Bounding box coordinates
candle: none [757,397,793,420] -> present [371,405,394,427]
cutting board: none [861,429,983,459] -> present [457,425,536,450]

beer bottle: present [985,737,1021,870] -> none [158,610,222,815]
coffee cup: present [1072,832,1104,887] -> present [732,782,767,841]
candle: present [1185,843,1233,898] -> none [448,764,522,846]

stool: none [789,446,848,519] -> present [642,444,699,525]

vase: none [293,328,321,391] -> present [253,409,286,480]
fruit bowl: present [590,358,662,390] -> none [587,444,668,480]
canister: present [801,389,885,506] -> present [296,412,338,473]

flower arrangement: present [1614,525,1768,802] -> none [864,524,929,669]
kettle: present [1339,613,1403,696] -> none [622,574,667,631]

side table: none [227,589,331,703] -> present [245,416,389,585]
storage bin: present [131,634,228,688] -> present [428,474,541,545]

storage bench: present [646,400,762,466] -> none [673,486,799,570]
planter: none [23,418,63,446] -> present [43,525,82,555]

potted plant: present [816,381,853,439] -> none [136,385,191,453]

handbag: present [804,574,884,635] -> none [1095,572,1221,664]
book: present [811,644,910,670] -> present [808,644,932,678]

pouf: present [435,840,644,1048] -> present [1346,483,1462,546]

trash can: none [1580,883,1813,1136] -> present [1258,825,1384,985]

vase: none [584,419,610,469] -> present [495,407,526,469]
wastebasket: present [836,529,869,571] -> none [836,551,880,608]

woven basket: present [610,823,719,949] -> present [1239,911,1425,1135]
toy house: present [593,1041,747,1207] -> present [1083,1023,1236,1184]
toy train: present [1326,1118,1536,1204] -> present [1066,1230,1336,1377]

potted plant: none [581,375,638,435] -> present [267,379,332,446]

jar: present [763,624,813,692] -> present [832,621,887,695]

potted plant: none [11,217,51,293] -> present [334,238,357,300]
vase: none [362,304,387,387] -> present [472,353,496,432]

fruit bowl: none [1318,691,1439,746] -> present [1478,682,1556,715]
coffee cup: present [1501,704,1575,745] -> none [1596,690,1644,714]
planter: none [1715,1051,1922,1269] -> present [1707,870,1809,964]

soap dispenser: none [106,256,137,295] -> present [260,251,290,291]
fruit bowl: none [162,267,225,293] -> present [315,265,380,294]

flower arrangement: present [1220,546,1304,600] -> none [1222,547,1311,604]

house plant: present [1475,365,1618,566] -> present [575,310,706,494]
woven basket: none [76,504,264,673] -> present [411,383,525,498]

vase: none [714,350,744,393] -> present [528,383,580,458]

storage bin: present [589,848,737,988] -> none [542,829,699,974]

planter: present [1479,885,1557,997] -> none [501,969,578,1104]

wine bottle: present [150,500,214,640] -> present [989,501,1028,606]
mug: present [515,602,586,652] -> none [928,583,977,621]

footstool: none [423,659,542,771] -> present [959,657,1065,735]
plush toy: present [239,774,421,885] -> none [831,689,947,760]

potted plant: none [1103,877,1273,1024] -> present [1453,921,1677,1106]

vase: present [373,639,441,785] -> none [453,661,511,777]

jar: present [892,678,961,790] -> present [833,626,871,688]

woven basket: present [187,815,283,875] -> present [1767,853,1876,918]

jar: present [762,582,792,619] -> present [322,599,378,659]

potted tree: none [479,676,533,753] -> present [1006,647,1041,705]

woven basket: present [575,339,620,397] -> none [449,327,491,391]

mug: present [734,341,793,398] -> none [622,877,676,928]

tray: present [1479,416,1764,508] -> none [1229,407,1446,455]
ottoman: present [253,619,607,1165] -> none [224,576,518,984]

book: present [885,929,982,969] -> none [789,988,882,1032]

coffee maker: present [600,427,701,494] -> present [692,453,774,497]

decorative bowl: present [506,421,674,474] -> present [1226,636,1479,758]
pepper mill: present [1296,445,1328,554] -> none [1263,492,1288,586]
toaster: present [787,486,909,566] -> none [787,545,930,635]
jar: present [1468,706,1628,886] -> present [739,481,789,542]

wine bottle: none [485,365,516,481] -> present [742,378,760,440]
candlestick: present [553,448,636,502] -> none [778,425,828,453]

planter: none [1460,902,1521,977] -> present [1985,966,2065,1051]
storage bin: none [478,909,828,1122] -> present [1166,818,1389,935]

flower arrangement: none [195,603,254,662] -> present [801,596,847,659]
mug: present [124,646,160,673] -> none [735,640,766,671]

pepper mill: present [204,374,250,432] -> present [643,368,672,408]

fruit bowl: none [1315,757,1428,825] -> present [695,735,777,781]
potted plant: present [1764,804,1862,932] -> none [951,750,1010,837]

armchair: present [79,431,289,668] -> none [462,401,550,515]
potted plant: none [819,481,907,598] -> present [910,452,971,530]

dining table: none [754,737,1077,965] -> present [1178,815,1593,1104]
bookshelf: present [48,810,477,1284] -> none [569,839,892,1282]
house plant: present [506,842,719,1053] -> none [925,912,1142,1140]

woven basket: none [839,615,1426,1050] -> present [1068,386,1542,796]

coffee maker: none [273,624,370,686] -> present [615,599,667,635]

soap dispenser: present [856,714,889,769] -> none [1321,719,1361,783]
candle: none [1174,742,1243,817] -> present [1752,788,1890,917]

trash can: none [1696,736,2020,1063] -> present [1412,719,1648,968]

■ **TO DO**
Output every record above a second time, exactly.

■ **ANSWER FOR THIS EXERCISE**
candle: none [757,397,793,420] -> present [371,405,394,427]
cutting board: none [861,429,983,459] -> present [457,425,536,450]

beer bottle: present [985,737,1021,870] -> none [158,610,222,815]
coffee cup: present [1072,832,1104,887] -> present [732,782,767,841]
candle: present [1185,843,1233,898] -> none [448,764,522,846]

stool: none [789,446,848,519] -> present [642,444,699,525]

vase: none [293,328,321,391] -> present [253,409,286,480]
fruit bowl: present [590,358,662,390] -> none [587,444,668,480]
canister: present [801,389,885,506] -> present [296,412,338,473]

flower arrangement: present [1614,525,1768,802] -> none [864,524,929,669]
kettle: present [1339,613,1403,696] -> none [622,574,667,631]

side table: none [227,589,331,703] -> present [245,416,389,585]
storage bin: present [131,634,228,688] -> present [428,474,541,545]

storage bench: present [646,400,762,466] -> none [673,486,799,570]
planter: none [23,418,63,446] -> present [43,525,82,555]

potted plant: present [816,381,853,439] -> none [136,385,191,453]

handbag: present [804,574,884,635] -> none [1095,572,1221,664]
book: present [811,644,910,670] -> present [808,644,932,678]

pouf: present [435,840,644,1048] -> present [1346,483,1462,546]

trash can: none [1580,883,1813,1136] -> present [1258,825,1384,985]

vase: none [584,419,610,469] -> present [495,407,526,469]
wastebasket: present [836,529,869,571] -> none [836,551,880,608]

woven basket: present [610,823,719,949] -> present [1239,911,1425,1135]
toy house: present [593,1041,747,1207] -> present [1083,1023,1236,1184]
toy train: present [1326,1118,1536,1204] -> present [1066,1230,1336,1377]

potted plant: none [581,375,638,435] -> present [267,379,332,446]

jar: present [763,624,813,692] -> present [832,621,887,695]

potted plant: none [11,217,51,293] -> present [334,238,357,300]
vase: none [362,304,387,387] -> present [472,353,496,432]

fruit bowl: none [1318,691,1439,746] -> present [1478,682,1556,715]
coffee cup: present [1501,704,1575,745] -> none [1596,690,1644,714]
planter: none [1715,1051,1922,1269] -> present [1707,870,1809,964]

soap dispenser: none [106,256,137,295] -> present [260,251,290,291]
fruit bowl: none [162,267,225,293] -> present [315,265,380,294]

flower arrangement: present [1220,546,1304,600] -> none [1222,547,1311,604]

house plant: present [1475,365,1618,566] -> present [575,310,706,494]
woven basket: none [76,504,264,673] -> present [411,383,525,498]

vase: none [714,350,744,393] -> present [528,383,580,458]

storage bin: present [589,848,737,988] -> none [542,829,699,974]

planter: present [1479,885,1557,997] -> none [501,969,578,1104]

wine bottle: present [150,500,214,640] -> present [989,501,1028,606]
mug: present [515,602,586,652] -> none [928,583,977,621]

footstool: none [423,659,542,771] -> present [959,657,1065,735]
plush toy: present [239,774,421,885] -> none [831,689,947,760]

potted plant: none [1103,877,1273,1024] -> present [1453,921,1677,1106]

vase: present [373,639,441,785] -> none [453,661,511,777]

jar: present [892,678,961,790] -> present [833,626,871,688]

woven basket: present [187,815,283,875] -> present [1767,853,1876,918]

jar: present [762,582,792,619] -> present [322,599,378,659]

potted tree: none [479,676,533,753] -> present [1006,647,1041,705]

woven basket: present [575,339,620,397] -> none [449,327,491,391]

mug: present [734,341,793,398] -> none [622,877,676,928]

tray: present [1479,416,1764,508] -> none [1229,407,1446,455]
ottoman: present [253,619,607,1165] -> none [224,576,518,984]

book: present [885,929,982,969] -> none [789,988,882,1032]

coffee maker: present [600,427,701,494] -> present [692,453,774,497]

decorative bowl: present [506,421,674,474] -> present [1226,636,1479,758]
pepper mill: present [1296,445,1328,554] -> none [1263,492,1288,586]
toaster: present [787,486,909,566] -> none [787,545,930,635]
jar: present [1468,706,1628,886] -> present [739,481,789,542]

wine bottle: none [485,365,516,481] -> present [742,378,760,440]
candlestick: present [553,448,636,502] -> none [778,425,828,453]

planter: none [1460,902,1521,977] -> present [1985,966,2065,1051]
storage bin: none [478,909,828,1122] -> present [1166,818,1389,935]

flower arrangement: none [195,603,254,662] -> present [801,596,847,659]
mug: present [124,646,160,673] -> none [735,640,766,671]

pepper mill: present [204,374,250,432] -> present [643,368,672,408]

fruit bowl: none [1315,757,1428,825] -> present [695,735,777,781]
potted plant: present [1764,804,1862,932] -> none [951,750,1010,837]

armchair: present [79,431,289,668] -> none [462,401,550,515]
potted plant: none [819,481,907,598] -> present [910,452,971,530]

dining table: none [754,737,1077,965] -> present [1178,815,1593,1104]
bookshelf: present [48,810,477,1284] -> none [569,839,892,1282]
house plant: present [506,842,719,1053] -> none [925,912,1142,1140]

woven basket: none [839,615,1426,1050] -> present [1068,386,1542,796]

coffee maker: none [273,624,370,686] -> present [615,599,667,635]

soap dispenser: present [856,714,889,769] -> none [1321,719,1361,783]
candle: none [1174,742,1243,817] -> present [1752,788,1890,917]

trash can: none [1696,736,2020,1063] -> present [1412,719,1648,968]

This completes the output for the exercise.